> [Collected data entries]:
════════

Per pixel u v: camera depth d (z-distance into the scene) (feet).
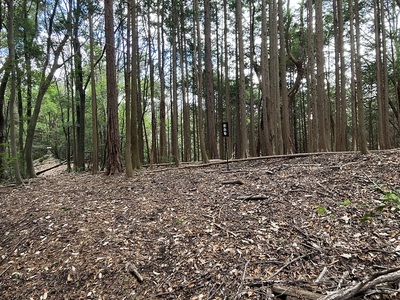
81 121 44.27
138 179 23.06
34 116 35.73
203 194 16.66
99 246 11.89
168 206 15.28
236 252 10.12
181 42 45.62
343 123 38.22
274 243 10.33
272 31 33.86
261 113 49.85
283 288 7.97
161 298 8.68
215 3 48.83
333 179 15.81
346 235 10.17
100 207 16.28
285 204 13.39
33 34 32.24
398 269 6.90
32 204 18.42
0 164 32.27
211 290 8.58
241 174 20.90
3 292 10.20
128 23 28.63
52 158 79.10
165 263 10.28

════════

> [WORK TASK]: Repeat every entry above exactly as written and omit any pictures it holds.

> [RESPONSE AREA]:
Per pixel u v: camera depth d (z-distance into the scene) (feet).
81 121 44.27
138 179 23.06
34 116 35.73
203 194 16.66
99 246 11.89
168 206 15.28
236 252 10.12
181 42 45.62
343 123 38.22
274 243 10.33
272 31 33.86
261 113 49.85
283 288 7.97
161 298 8.68
215 3 48.83
333 179 15.81
346 235 10.17
100 207 16.28
285 204 13.39
33 34 32.24
398 269 6.90
32 204 18.42
0 164 32.27
211 290 8.58
241 174 20.90
3 292 10.20
128 23 28.63
52 158 79.10
165 263 10.28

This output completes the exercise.